In the B plot, Jimmy Pesto goes on vacation. Trev makes fun of Bob in his absence, but when Linda calls him a “meanie weenie,” Trev begins to doubt the morality of his actions. Linda attempts to teach him not to high-five Jimmy Pesto when he mocks Bob. She reveals all kind of embarrassing secrets about Bob and Trev tries not to high-five her. When Jimmy Pesto returns, Trev indeed resists a high-five—but he shares Bob’s secrets, too.

Our Take 

Finally, a great episode for Gene!

“What About Blob?” has a cute environmental message without feeling preachy. Gene wants to protect the plankton not because he’s particularly concerned about the future of our planet, but because he loves pretty lights and sounds and his new clump of microscopic best friends. The initial plankton discovery scene reads like the inciting incident of so many fantasy childrens’ novels, where the characters have just discovered a magical creature or the portal to another world. Even though the show goes in a totally different direction, it still retains that magic. Gene just wants to be allowed to bang on random objects in peace, and I don’t know about you, but that’s the most relatable thing I’ve ever heard. And it’s comforting that one of Gene’s habits—one that everyone found annoying—could translate into something as positive as activism.
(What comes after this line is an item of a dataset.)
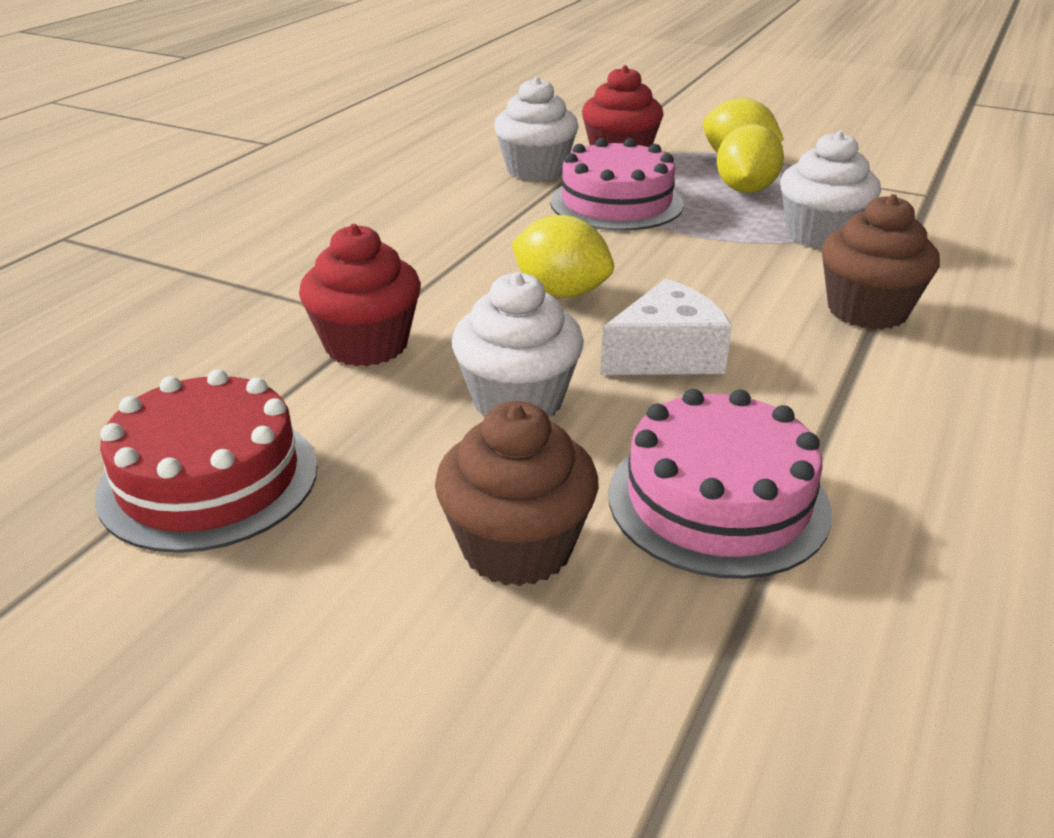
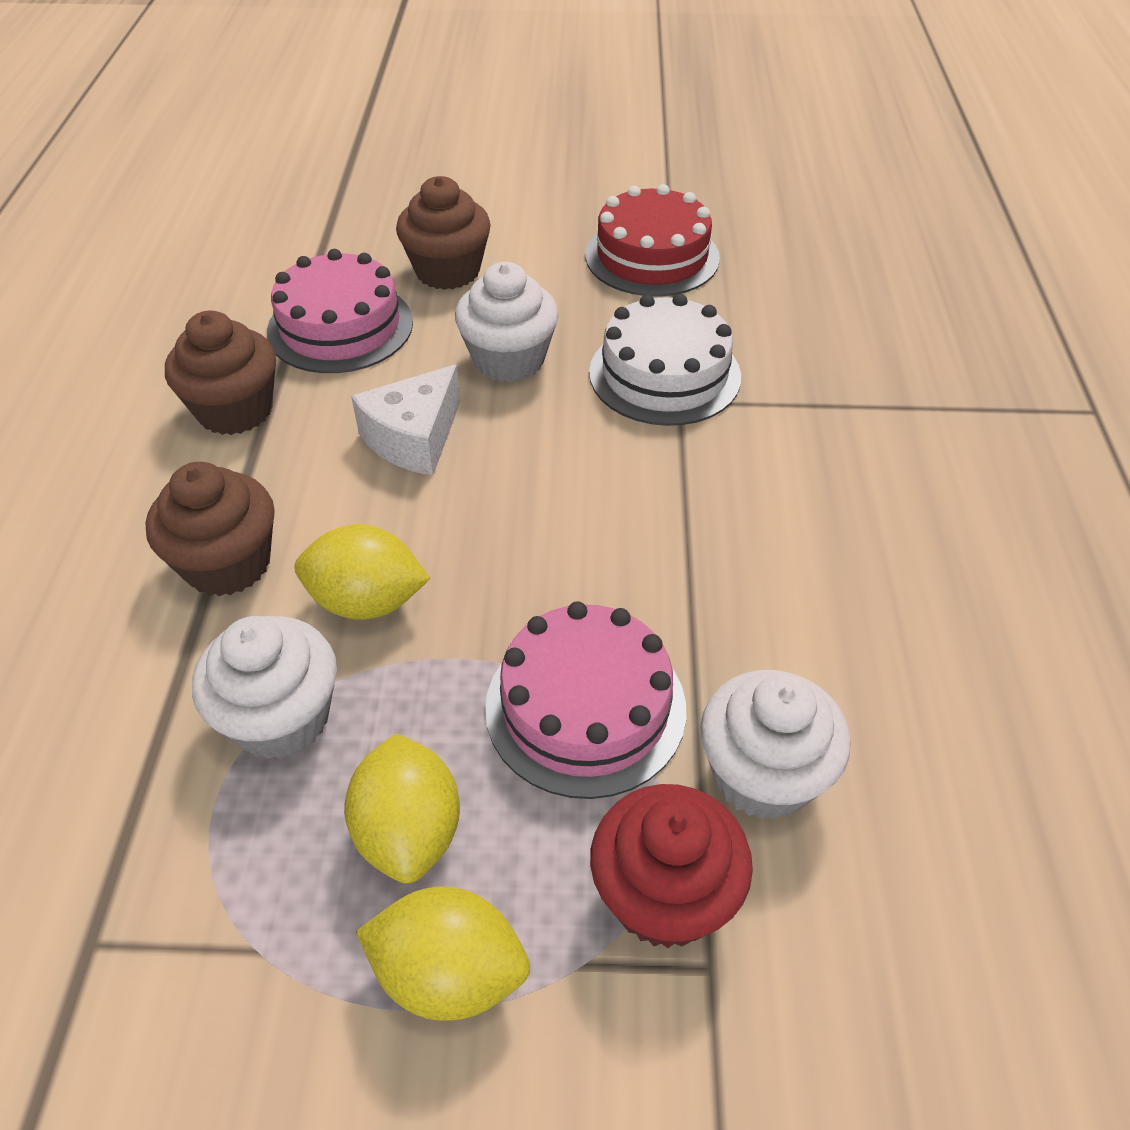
camera: 155 degrees right, 15 degrees up
red cupcake [299,224,421,366] -> white cake [589,294,741,426]
yellow lemon [511,215,614,297] -> yellow lemon moved to [294,524,430,620]
none -> brown cupcake [165,311,276,435]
Some sounds that hit my ears in just the right way:

  • Gene saying, “Let’s go to the bar. I want to knock back a couple before going home.” (He means oysters, of course, not beers.)
  • Trev’s idea of a good burn: “Nice bags! Let me guess, you bought stuff for your burgers? That’s what I thought!”
  • “So it’s gross during the day but fun and frisky at night? Like leather pants?”
  • Gene thanks Bob for letting him wear his ascot. “That is a dishrag,” says Bob, “but it looks good on you.”
  • After Gene convinces the yacht club president to change his plans, they’re going to “smoke cigars and binge-watch Billions.”
  • Trev can’t resist high-fiving Jimmy Pesto after his cruel comments because “I’m not gonna leave a guy hanging! That’s not how I was raised!”
  • Tina, upon seeing Duncan’s sockless ankles: “Ankie doodles damn, dee!”
  • “You can’t make wake in a marina. We’re not animals.”
  • “If Greenpeace looked as fabulous as us, there’d be TOO many whales.”
  • When the president is bested, he whispers to himself, “Maybe you were the beauty and I was the beast.”

Bob’s Burgers is first and foremost a comedy, but it’s also consistently adept at pointing out class inequality. The yacht club president acts as a seafaring version of the Once-ler—he doesn’t care what environmental damage he does so long as he gets his extravagant display of wasteful wealth in the end. Sasha, a rich brat caricature who’s always good for some laughs, refuses to do anything if it doesn’t benefit him and isn’t above a sweet bribe. It’s only the working-class Belchers who want to do some good in the world.

The B plot, too, is exceptionally funny this week. It’s incredible to watch Trev utter a phrase like “meanie weenie” in such somber tones, and his complete inability to resist a high five is sure to draw some laughs. Jimmy Pesto continues to be a character we just love to hate—he returns from Jamaica wearing a culturally insensitive hair style and gifts Trev a “sexy lady”-shaped bottle opener. And it’s rewarding when this arc ends with Linda getting in a good quip so that Bob can high-five her for a change.

For me, Gene has always stood for the kids who were just a little too weird, who fought to do what made them happy even if it was incomprehensible to anyone else. At the end of the day, this episode is a celebration of kids like him.